PROBLEM TO SOLVE
How does the data below read from its first line through the line containing "cup: present [705,411,735,470]"? Print those lines exactly.

Stored dataset items
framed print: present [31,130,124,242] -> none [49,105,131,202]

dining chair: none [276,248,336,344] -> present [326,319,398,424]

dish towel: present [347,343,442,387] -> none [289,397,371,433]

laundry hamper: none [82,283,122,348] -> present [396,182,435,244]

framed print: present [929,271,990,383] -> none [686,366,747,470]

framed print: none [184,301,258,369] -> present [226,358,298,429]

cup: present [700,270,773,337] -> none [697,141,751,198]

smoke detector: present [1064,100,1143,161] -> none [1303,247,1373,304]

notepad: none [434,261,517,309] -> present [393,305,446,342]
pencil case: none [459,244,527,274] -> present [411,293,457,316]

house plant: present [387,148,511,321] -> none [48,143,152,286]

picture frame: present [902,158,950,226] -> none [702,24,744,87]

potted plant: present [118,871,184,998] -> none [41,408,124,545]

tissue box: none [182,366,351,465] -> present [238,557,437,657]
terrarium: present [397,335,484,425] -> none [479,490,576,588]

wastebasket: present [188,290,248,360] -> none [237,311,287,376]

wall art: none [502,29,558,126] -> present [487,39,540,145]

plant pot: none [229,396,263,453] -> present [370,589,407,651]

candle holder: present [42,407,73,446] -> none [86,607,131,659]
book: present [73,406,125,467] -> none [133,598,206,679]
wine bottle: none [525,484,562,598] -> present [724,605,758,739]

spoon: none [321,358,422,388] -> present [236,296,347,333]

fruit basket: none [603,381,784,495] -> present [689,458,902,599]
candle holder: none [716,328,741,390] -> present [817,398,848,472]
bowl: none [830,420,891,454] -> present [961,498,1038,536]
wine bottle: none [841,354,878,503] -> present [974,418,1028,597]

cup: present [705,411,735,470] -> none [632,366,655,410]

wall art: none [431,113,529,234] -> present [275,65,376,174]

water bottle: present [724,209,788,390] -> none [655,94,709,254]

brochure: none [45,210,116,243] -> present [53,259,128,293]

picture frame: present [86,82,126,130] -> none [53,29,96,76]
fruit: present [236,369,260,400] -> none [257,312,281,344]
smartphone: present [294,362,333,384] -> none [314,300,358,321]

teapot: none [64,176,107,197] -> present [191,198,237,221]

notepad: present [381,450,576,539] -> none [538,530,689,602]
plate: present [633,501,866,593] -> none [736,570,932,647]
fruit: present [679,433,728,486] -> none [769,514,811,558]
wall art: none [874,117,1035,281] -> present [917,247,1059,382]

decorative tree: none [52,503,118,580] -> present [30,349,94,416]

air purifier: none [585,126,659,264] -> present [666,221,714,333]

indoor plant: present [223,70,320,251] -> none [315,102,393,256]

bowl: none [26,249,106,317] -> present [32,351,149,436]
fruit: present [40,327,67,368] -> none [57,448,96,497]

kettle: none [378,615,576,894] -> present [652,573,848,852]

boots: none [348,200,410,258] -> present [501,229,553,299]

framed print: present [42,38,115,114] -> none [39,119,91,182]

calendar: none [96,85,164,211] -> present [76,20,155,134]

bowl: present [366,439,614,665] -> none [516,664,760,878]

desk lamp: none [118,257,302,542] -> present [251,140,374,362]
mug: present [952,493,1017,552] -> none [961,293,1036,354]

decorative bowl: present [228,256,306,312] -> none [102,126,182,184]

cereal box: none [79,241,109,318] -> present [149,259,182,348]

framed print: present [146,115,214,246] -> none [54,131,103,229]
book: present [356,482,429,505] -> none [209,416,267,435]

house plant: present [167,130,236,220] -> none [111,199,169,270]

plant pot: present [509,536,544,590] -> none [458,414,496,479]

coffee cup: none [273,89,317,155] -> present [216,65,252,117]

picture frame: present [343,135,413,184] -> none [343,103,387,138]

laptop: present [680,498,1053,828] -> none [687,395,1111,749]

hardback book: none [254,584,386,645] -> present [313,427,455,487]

EXERCISE RESPONSE
framed print: present [31,130,124,242] -> none [49,105,131,202]

dining chair: none [276,248,336,344] -> present [326,319,398,424]

dish towel: present [347,343,442,387] -> none [289,397,371,433]

laundry hamper: none [82,283,122,348] -> present [396,182,435,244]

framed print: present [929,271,990,383] -> none [686,366,747,470]

framed print: none [184,301,258,369] -> present [226,358,298,429]

cup: present [700,270,773,337] -> none [697,141,751,198]

smoke detector: present [1064,100,1143,161] -> none [1303,247,1373,304]

notepad: none [434,261,517,309] -> present [393,305,446,342]
pencil case: none [459,244,527,274] -> present [411,293,457,316]

house plant: present [387,148,511,321] -> none [48,143,152,286]

picture frame: present [902,158,950,226] -> none [702,24,744,87]

potted plant: present [118,871,184,998] -> none [41,408,124,545]

tissue box: none [182,366,351,465] -> present [238,557,437,657]
terrarium: present [397,335,484,425] -> none [479,490,576,588]

wastebasket: present [188,290,248,360] -> none [237,311,287,376]

wall art: none [502,29,558,126] -> present [487,39,540,145]

plant pot: none [229,396,263,453] -> present [370,589,407,651]

candle holder: present [42,407,73,446] -> none [86,607,131,659]
book: present [73,406,125,467] -> none [133,598,206,679]
wine bottle: none [525,484,562,598] -> present [724,605,758,739]

spoon: none [321,358,422,388] -> present [236,296,347,333]

fruit basket: none [603,381,784,495] -> present [689,458,902,599]
candle holder: none [716,328,741,390] -> present [817,398,848,472]
bowl: none [830,420,891,454] -> present [961,498,1038,536]
wine bottle: none [841,354,878,503] -> present [974,418,1028,597]

cup: present [705,411,735,470] -> none [632,366,655,410]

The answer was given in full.